Problem description — Transcribe the listing in full, excluding any pictures.

Recorded data —
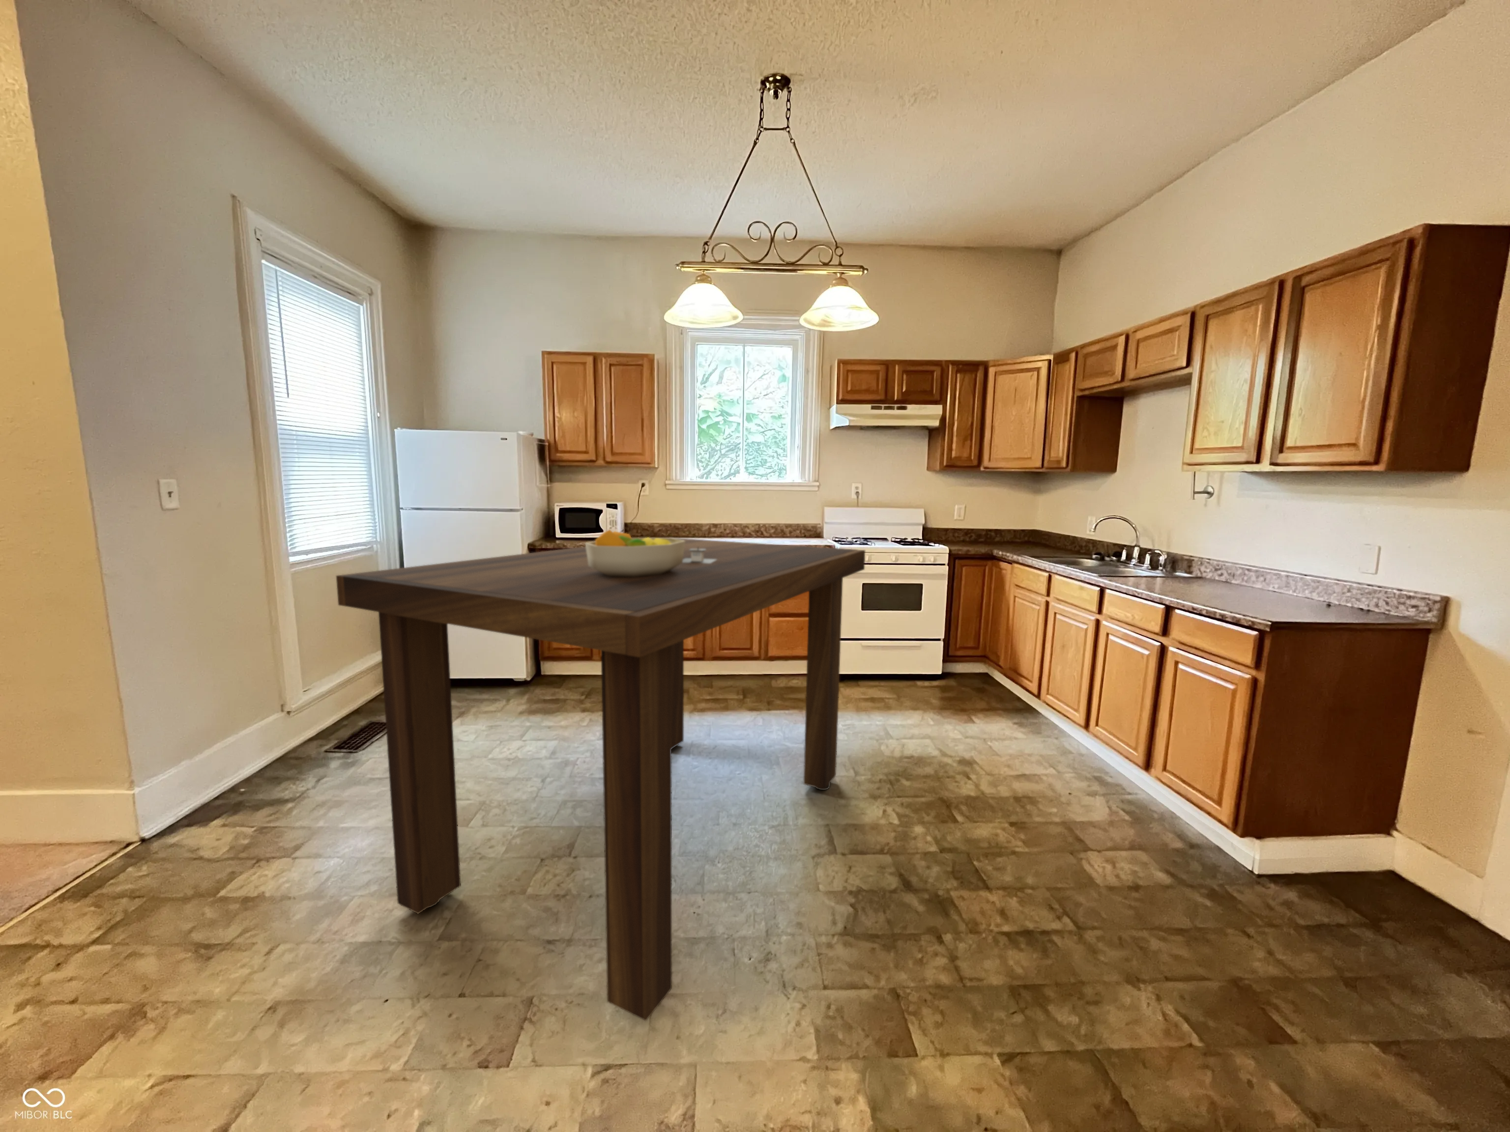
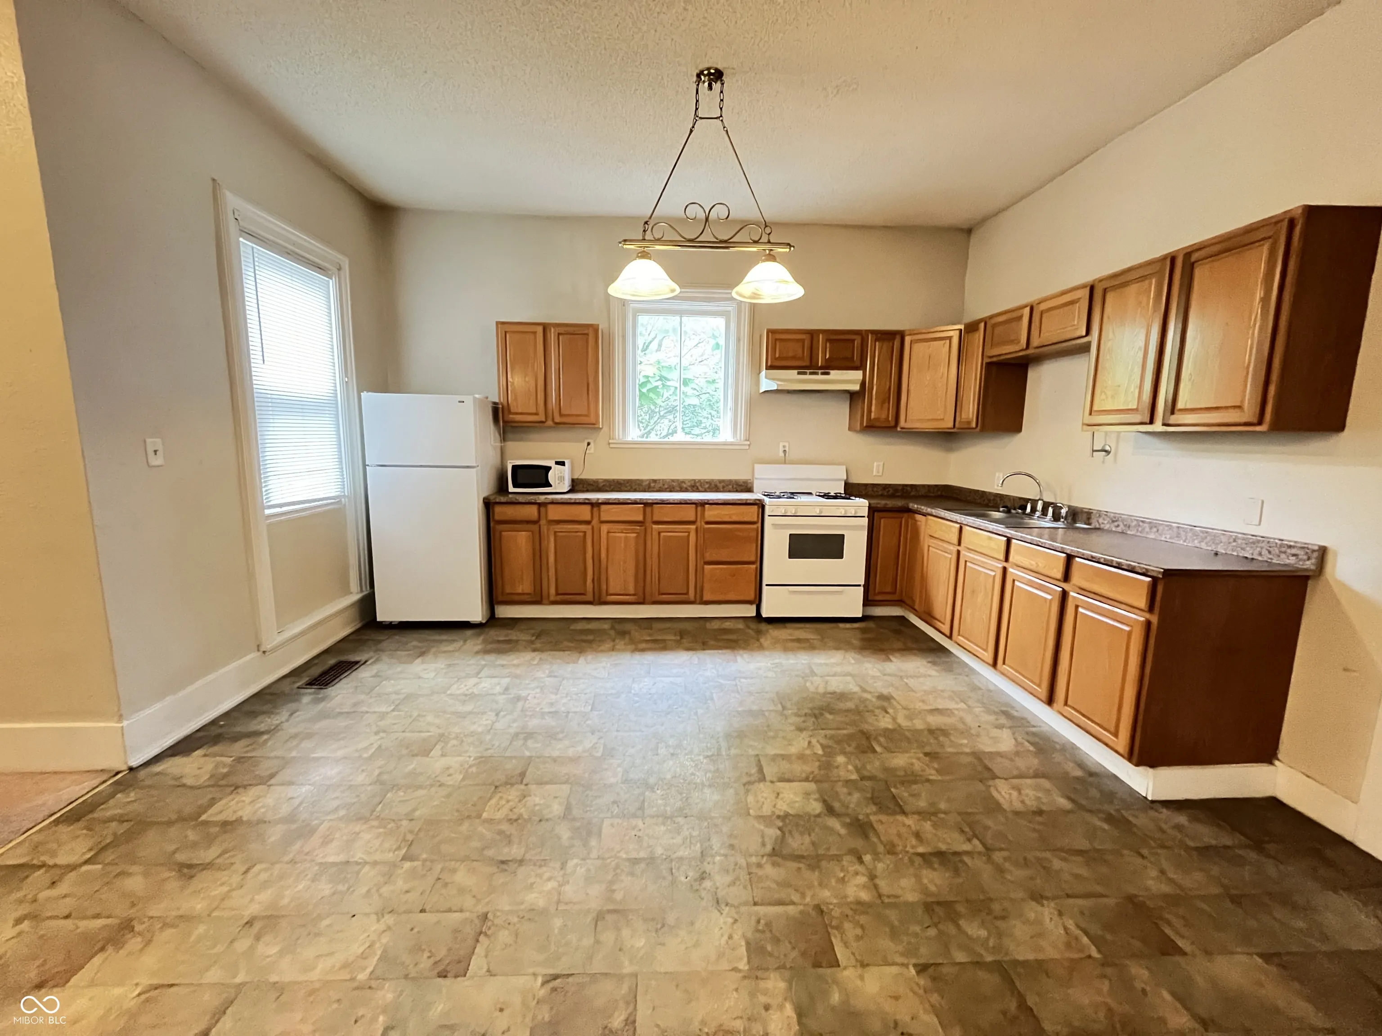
- dining table [335,537,866,1021]
- architectural model [682,549,718,564]
- fruit bowl [585,529,685,578]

Answer to this problem —
- dining table [335,537,866,1021]
- architectural model [682,549,718,564]
- fruit bowl [585,529,685,578]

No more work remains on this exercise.